BRIEF — Transcribe the rows from the line containing "Using the brown" through the line containing "Answer: approximately 45° to the", word for word. Leave the pictures out.

Collected data entries:

▼

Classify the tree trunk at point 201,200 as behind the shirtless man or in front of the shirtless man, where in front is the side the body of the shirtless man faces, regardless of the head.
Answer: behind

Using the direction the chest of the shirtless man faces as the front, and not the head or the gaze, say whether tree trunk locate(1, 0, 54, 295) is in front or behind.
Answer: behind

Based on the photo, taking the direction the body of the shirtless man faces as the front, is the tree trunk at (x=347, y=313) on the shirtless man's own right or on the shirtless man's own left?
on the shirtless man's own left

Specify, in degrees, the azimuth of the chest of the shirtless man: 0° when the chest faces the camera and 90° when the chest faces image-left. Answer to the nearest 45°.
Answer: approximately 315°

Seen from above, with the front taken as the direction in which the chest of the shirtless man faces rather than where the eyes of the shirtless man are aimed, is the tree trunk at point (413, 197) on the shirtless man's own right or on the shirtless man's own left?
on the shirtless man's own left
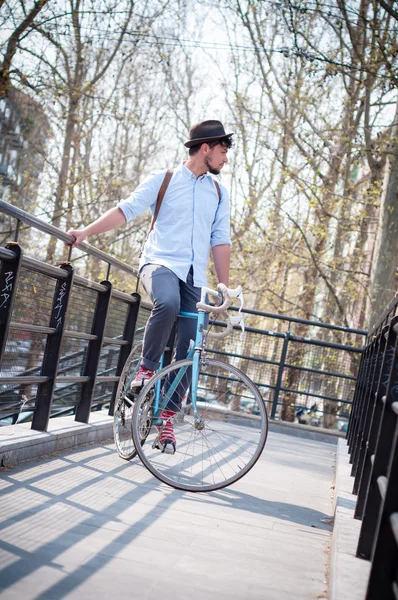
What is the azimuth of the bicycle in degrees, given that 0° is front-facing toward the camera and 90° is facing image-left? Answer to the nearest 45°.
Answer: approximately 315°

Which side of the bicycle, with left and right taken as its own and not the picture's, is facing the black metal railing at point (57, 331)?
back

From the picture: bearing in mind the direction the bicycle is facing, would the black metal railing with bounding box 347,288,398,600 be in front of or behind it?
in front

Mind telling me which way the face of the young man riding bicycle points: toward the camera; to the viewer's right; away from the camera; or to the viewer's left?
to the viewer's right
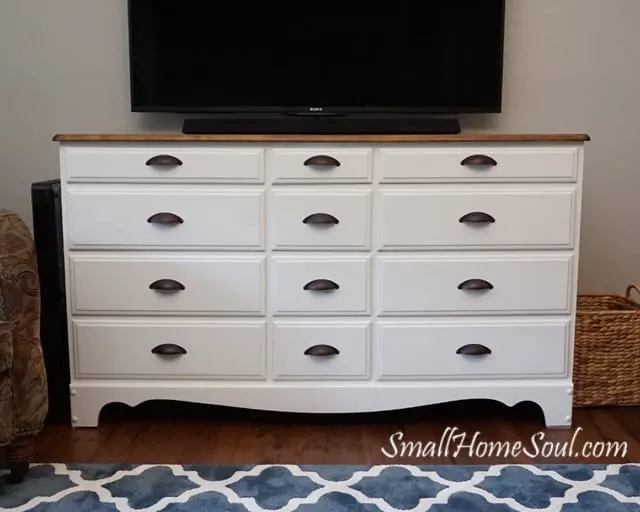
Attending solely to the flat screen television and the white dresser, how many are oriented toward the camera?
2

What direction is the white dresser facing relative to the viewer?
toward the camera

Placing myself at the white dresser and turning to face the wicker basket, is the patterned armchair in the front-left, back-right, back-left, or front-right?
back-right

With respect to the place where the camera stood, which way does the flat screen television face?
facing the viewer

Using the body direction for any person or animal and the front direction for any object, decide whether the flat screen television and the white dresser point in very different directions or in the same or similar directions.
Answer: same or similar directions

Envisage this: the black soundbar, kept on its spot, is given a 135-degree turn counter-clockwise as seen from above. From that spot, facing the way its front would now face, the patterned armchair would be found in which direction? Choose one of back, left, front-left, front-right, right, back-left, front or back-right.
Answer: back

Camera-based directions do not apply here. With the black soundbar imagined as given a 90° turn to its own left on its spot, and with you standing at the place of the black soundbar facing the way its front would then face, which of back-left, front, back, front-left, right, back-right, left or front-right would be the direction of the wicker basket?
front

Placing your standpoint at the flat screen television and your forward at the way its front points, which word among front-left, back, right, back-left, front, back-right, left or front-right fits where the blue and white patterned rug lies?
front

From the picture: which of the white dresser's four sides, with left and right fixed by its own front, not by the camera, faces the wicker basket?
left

▲
▼

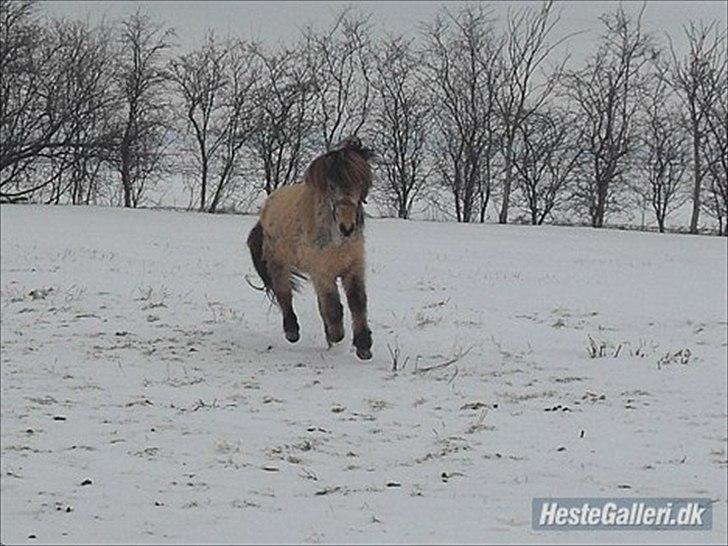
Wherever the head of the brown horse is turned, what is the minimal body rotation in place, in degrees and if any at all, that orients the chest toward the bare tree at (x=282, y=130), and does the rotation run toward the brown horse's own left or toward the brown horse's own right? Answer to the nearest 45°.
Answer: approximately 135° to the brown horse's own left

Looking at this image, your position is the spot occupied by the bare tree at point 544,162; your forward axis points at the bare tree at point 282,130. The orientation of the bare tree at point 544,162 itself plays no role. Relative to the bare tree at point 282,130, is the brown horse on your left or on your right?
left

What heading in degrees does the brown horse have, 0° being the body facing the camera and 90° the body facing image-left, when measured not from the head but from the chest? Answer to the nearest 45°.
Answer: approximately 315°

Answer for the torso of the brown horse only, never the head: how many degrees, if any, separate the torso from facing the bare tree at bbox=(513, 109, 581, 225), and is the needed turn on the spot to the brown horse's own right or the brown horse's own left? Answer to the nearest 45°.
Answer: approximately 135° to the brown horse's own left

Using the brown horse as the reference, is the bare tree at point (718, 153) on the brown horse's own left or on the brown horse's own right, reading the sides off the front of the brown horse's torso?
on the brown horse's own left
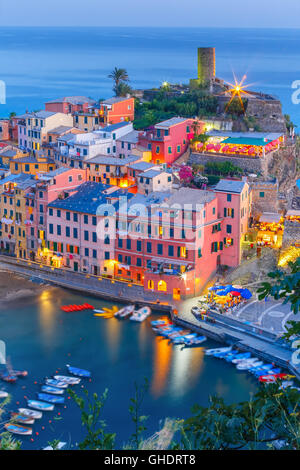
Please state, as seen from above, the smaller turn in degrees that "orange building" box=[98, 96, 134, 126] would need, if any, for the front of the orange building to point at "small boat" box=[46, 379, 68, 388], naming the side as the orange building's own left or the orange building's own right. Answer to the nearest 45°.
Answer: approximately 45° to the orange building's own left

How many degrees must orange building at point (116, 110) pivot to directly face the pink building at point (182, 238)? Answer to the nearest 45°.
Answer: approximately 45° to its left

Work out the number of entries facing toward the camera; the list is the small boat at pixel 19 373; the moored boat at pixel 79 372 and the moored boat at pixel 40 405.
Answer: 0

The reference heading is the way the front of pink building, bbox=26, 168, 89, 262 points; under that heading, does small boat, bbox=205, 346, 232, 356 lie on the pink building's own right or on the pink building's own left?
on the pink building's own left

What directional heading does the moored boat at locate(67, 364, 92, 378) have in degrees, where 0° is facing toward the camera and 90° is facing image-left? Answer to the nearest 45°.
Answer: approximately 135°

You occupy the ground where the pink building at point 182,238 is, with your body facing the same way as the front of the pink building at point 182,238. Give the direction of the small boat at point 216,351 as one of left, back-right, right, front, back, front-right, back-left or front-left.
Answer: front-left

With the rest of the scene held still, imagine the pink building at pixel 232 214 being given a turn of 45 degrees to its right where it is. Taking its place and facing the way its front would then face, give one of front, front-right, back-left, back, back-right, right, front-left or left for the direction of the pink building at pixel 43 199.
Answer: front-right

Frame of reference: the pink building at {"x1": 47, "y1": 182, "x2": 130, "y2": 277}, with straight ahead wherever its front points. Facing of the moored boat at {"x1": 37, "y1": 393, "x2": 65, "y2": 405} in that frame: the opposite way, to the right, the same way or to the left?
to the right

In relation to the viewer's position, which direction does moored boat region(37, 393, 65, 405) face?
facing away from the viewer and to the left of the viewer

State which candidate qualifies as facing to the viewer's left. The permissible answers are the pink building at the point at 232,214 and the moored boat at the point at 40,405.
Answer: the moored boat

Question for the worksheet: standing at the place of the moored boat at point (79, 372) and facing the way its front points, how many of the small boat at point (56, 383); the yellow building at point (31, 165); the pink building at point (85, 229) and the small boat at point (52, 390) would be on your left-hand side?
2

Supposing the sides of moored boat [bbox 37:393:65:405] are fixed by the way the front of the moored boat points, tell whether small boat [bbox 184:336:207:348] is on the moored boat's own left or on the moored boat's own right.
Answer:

▲
▼

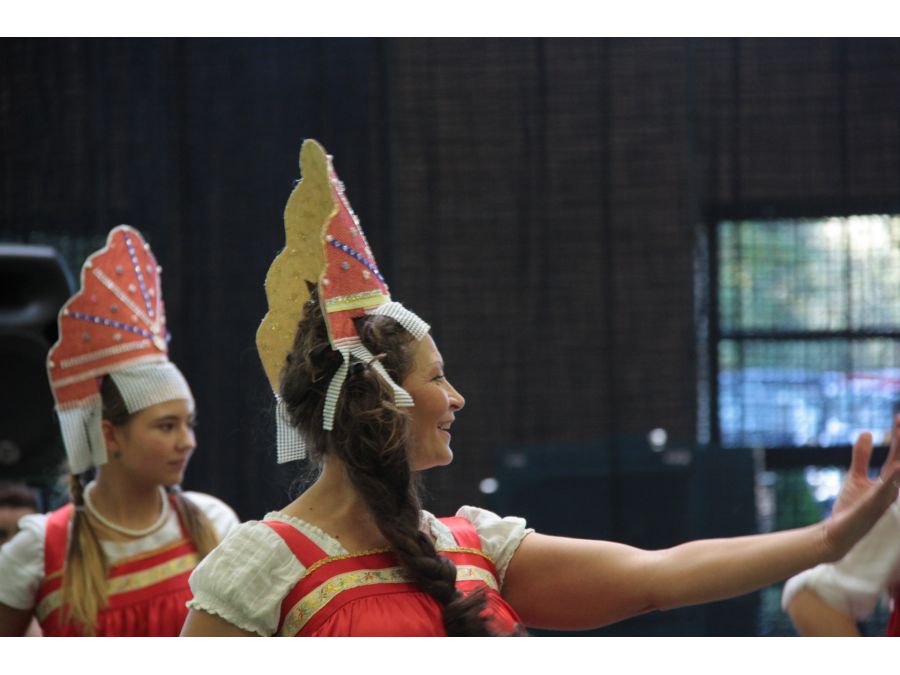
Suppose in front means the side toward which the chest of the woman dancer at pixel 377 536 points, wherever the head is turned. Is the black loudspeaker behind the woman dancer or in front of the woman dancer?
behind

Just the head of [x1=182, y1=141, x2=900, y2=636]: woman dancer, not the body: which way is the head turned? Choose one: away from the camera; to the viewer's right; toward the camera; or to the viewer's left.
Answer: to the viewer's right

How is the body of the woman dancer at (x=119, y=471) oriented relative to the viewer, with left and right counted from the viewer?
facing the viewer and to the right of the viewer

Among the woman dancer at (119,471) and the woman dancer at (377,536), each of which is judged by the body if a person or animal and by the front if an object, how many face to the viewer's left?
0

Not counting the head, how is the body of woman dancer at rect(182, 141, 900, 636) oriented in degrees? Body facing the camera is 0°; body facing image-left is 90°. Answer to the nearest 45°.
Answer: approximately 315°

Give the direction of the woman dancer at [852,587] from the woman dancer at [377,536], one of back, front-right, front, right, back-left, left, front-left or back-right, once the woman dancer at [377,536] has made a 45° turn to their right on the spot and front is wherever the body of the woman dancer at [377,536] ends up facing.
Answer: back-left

▲

RESULT FOR THIS TASK —
Using the brown horse as the reference, is the bare tree at point (718, 153) on the brown horse's own left or on the brown horse's own right, reading the sides off the front of the brown horse's torso?
on the brown horse's own left
Please state, as seen from above, the smaller turn in degrees that "orange building" box=[98, 96, 134, 126] would need, if any, for the front of the orange building to point at "small boat" box=[46, 379, 68, 388], naming the side as the orange building's own left or the orange building's own right. Answer to the nearest 45°.
Answer: approximately 45° to the orange building's own left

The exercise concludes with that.